Niedopowiedzenia.

120 13 7
                                    

Do dwójki dziewczyn dotarła szczegółowa wersja zdarzeń sprzed ostatnich chwil.

Co prawda, Rosalie początkowo miczała nie wiedząć jak wbić w konwersację, jednak Eres - która zapomnianie przedstawiła się po czasie, okazała się być naprawdę miłą wampirzycą i poświęciła chwilę, by dostosować ją do pozostałej trójki.

Był już ranek. Postanowienie nocowania we czwórkę na jednym łóżku nie było zbyt mądre, ale po całonocnej rozmowie żadnej nie chciało wychodzić poza próg pokoju Valentiny. Do tej pory każda jeszcze spała.

No.. prawie każda.

Jak to w zwyczaju, Rosalie wstała pierwsza i o wiele za wcześnie. Choć, dzięki temu mogła spędzić chwilę z myślami i niewypowiedzianymi wątpliwościami, które naturalnie miała. Skłamałaby, gdyby powiedziała, że wciąż się nie boi. Bała się i to jak cholera. Czuła się dziwnie będąc na terytorium Hostencji, a zwłaszcza w jednym łóżku z Hunter i dwoma nieznajomymi.
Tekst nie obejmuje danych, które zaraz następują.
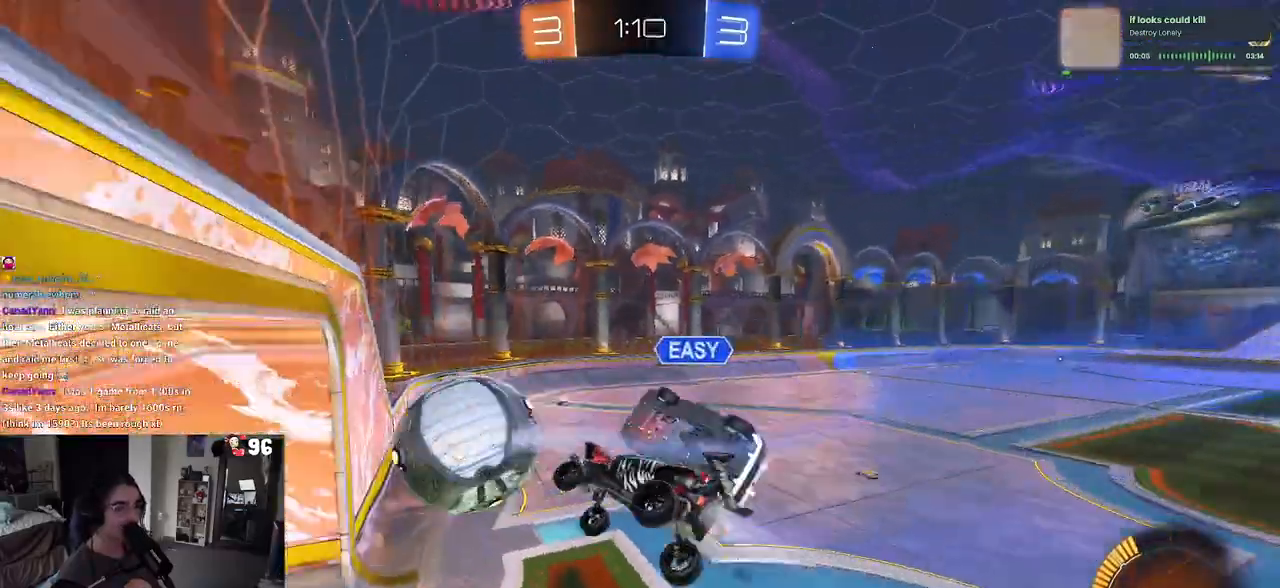
{"buttons": ["R2"], "left_stick": "down-right", "right_stick": "center", "events": [[50, "left_stick", "down"], [133, "R2", "up"], [200, "R1", "up"], [200, "R2", "down"], [300, "left_stick", "down-right"]]}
Kilka miesięcy temu wyśmiałaby każdego, kto tylko by zarzucił, że znajdzie się w takiej sytuacji. 

Przyznała też, że nie jest źle traktowana. Może nawet z garścią empatii pomimo tego, kim wciąż była. Nawet Valentina stawała się mniej irytować.

Z samego początku marzeniem było poturbowanie jej twarzy, a teraz.. Znacznie bardzirej wolała się jej przyglądać. Zdanie co do perfekcyjnego uosobienia nie zmieniły się. Ciągle uważała, że była nieziemsko idealna pod każdym wizerunkowym aspektem siebie. 
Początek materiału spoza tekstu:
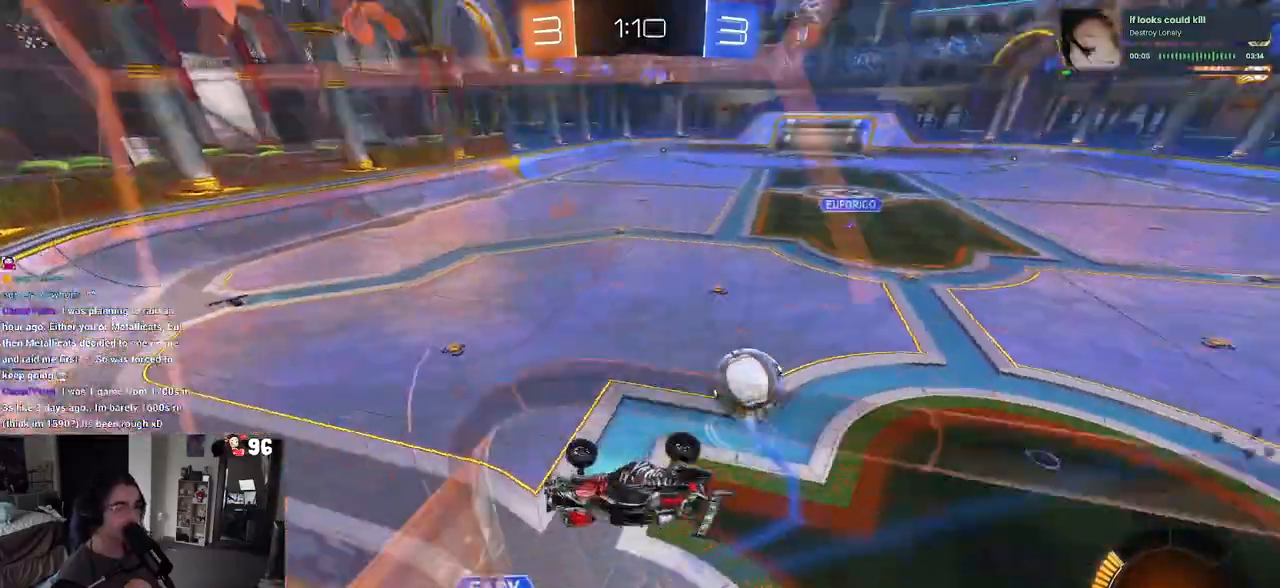
{"buttons": ["R2"], "left_stick": "down-right", "right_stick": "center", "events": [[83, "SQUARE", "down"], [350, "SQUARE", "up"]]}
— O czym jest twój sen na jawie? — drygnęła, słysząc głos kobiety z myśli. Napałała się nadzieją, że nie wyczytała z nich tych  głupich, absurdalnych rozważań. Z powodem zostawały tylko w głowie.

— Zawiesiłam się, nic nowego — odwróciła wzrok ze ściany na jej oczy. Z niewiadomego powodu przysporzyło to widomym przerażeniem na twarzy Hunter. 

— Masz minę jakbyś zobaczyła arcydemona — przebudziła się Ashley. Zaspana przetarła oczy i spojrzała na przemian nich. Eres, która obudziła się sekundę po tym, gdy Ash przypadkowo ją szturchnęła, skupiła całą swoją uwagę na rozkojarzoną Rosalie. 

— O co wam chodzi? — dziewczyny wymieniły się porozumiewawczymi spojrzeniami. 

— Zawsze masz dwie inne tęczówki, co nie? Jak heterochromia czy coś w tym stylu? — zagadnęła Eres dla upewnienia myśli, które jednocześnie przeplatały się w podejrzeniach całej trójki.

Jeśli za chwilę okazały by się prawdziwe, to bardzo nie wyglądało to dobrze.

— Tak, ale wciąż nie rozumiem sedna — grała. Dobrze grała. Doskonale wiedziała, co mają na myśli. Zdążyła oprzytomnieć z tego pierwsza, już wczoraj.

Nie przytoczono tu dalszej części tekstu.